Text segment:
Prefix Codes
As you pointed out, a Prefix Code is one where a given code is not a prefix for any other given code.
This is a very general definition. A Huffman encoding is a restricted form of Prefix Code.
A common usage for Huffman coding is to minimize (optimize) the total bit count needed to encode a "message".
A "message" is typically a sequence of symbols and it is encoded by mapping each symbol occurrence to
a specific prefix code and writing out the prefix code in its place. Any set of prefix codes could be used
to do this. But, a Huffman encoding will result in the shortest possible message based on bit count.
For example the ASCII character set could be considered as a mapping of symbols to a set of 8 bit prefix codes.
This could even be considered a Huffman encoding provided that the encoded message contained exactly the
same number of each possible symbol.
The interesting stuff starts when the message to be encoded contains symbol frequencies that are unequal. At this
point one can reduce the total bit length of the message by using prefix codes of different lengths. Use short
prefix codes for more frequent symbols and longer prefix codes for less frequent symbols.
From your example there are 8 symbols to encode. Symbols mapped to prefix codes '11' and '10' would be the most
frequent symbols in the message. Likewise, symbols mapped to '0111', '0110', '1010' and '0100' would be least frequent.
Higher the frequency the shorter the prefix code.
The "trick" in creating a Huffman coding is to build the set of Prefix Codes such that after mapping
each symbol in the message to their associated prefix codes the message contains as few bits as possible.
I find it useful to view prefix codes as a binary tree where each leaf node maps to a symbol.
For example, the binary tree corresponding to the prefix codes given in your question (01, 11, 000, 001,
0100, 0101, 0110, 0111) would be:
+-- (11)
+--+
| +-- (10)
|
| +-- (0111)
--+ +--+
| | +-- (0110)
| +--+
| | | +-- (0101)
| | +--+
+--+ +-- (0100)
|
| +-- (001)
+--+
+-- (000)
To get the values in brackets you just assign a '1' when the top edge is followed or a '0' if the bottom
edge is followed.

Given information:
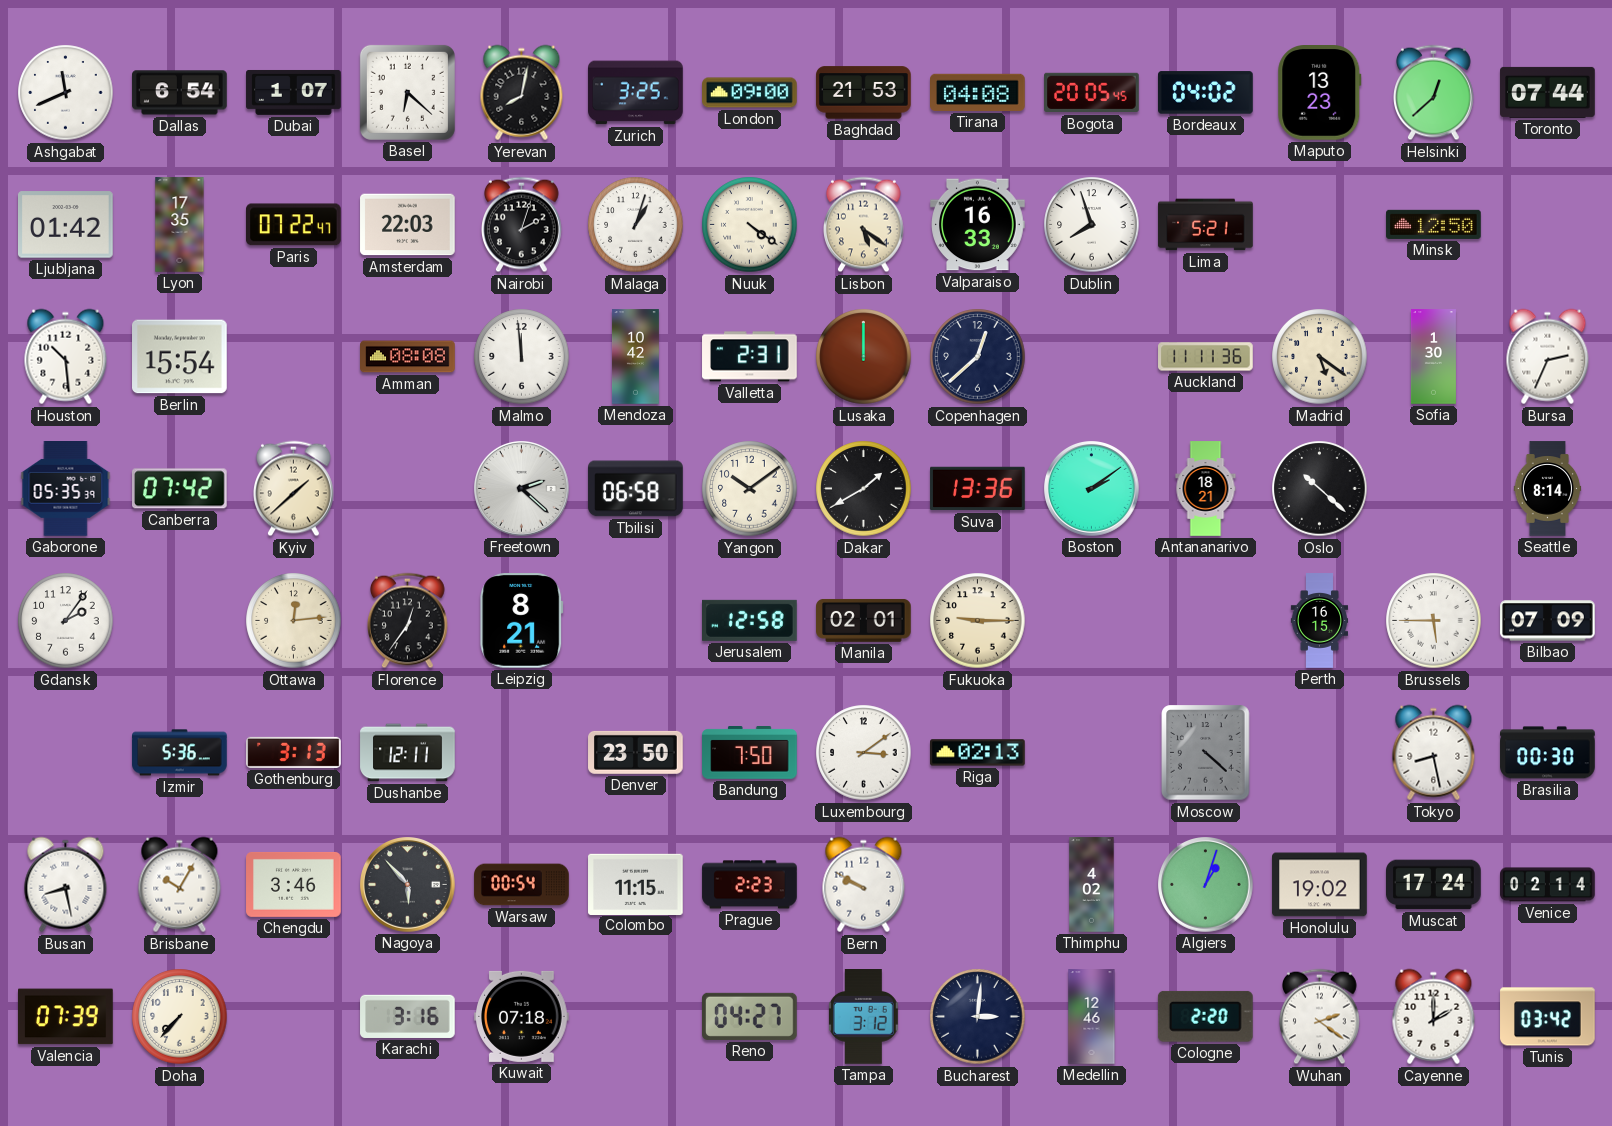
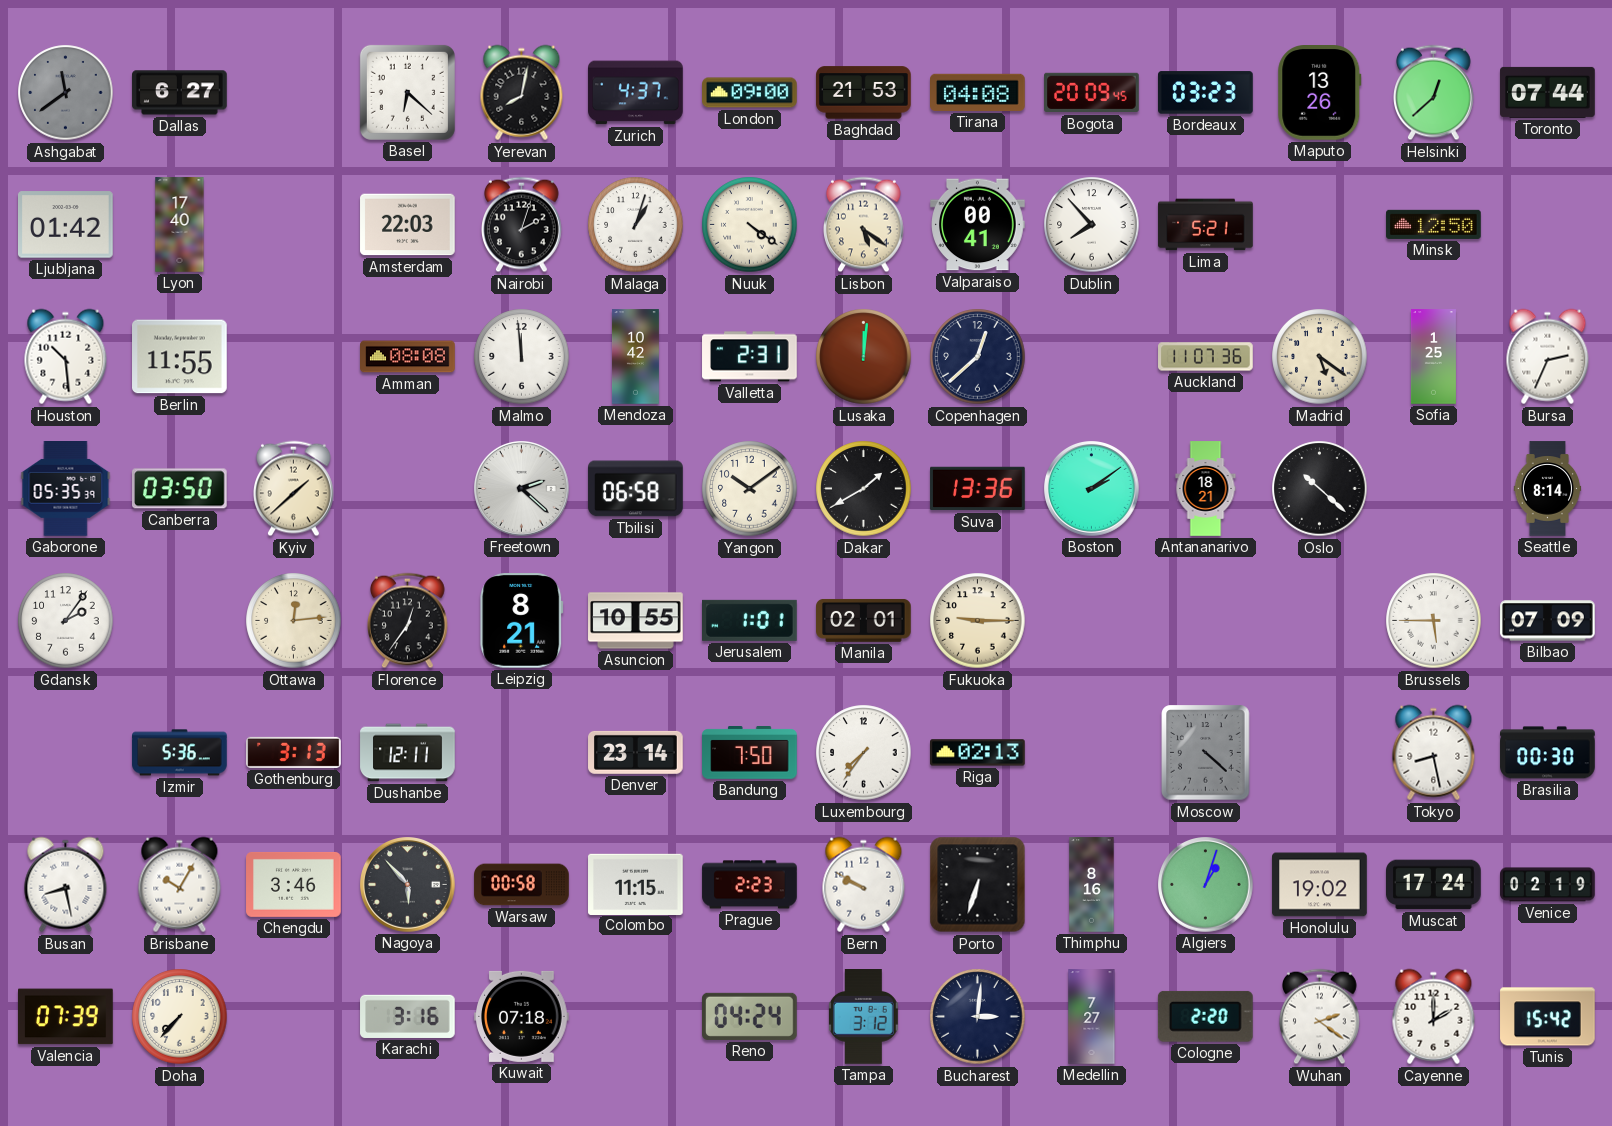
Ashgabat: 11:41 -> 11:39
Ashgabat dial: white -> grey
Dallas: 6:54 -> 6:27
Dubai: 1:07 -> none
Zurich: 3:25 -> 4:37
Bogota: 20:05 -> 20:09
Bordeaux: 04:02 -> 03:23
Maputo: 13:23 -> 13:26
Lyon: 17:35 -> 17:40
Paris: 07:22 -> none
Valparaiso: 16:33 -> 00:41
Dublin: 7:57 -> 7:53
Berlin: 15:54 -> 11:55
Lusaka: 12:00 -> 12:01
Auckland: 11:11 -> 11:07
Sofia: 1:30 -> 1:25
Canberra: 07:42 -> 03:50
Asuncion: none -> 10:55
Jerusalem: 12:58 -> 1:01
Perth: 16:15 -> none
Denver: 23:50 -> 23:14
Luxembourg: 3:09 -> 7:36
Warsaw: 00:54 -> 00:58
Porto: none -> 6:33
Thimphu: 4:02 -> 8:16
Venice: 02:14 -> 02:19
Reno: 04:27 -> 04:24
Medellin: 12:46 -> 7:27
Tunis: 03:42 -> 15:42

Tasks:
1 – Write out the part of the text on prefix codes that opens with the words containing "This is a very" and closes with "on bit count.".
2 – According to the text on prefix codes, why should shorter prefix codes go to the more frequent symbols in a message?
3 – Recast the paragraph of the text on prefix codes that begins "A common usage for Huffman coding" as a short bulleted list that keeps its main facts.

Answers by task:
1 –
This is a very general definition. A Huffman encoding is a restricted form of Prefix Code.
A common usage for Huffman coding is to minimize (optimize) the total bit count needed to encode a "message".
A "message" is typically a sequence of symbols and it is encoded by mapping each symbol occurrence to
a specific prefix code and writing out the prefix code in its place. Any set of prefix codes could be used
to do this. But, a Huffman encoding will result in the shortest possible message based on bit count.

2 – When symbol frequencies in a message are unequal, using prefix codes of different lengths reduces the message's total bit length. Giving short codes to frequent symbols and longer codes to less frequent ones keeps the encoded message as few bits as possible.

3 –
- Huffman coding is commonly used to minimize the total bit count needed to encode a "message."
- A message is typically a sequence of symbols.
- To encode it, each symbol occurrence is mapped to a specific prefix code, which is written in its place.
- Any set of prefix codes could be used this way, but a Huffman encoding gives the shortest possible message by bit count.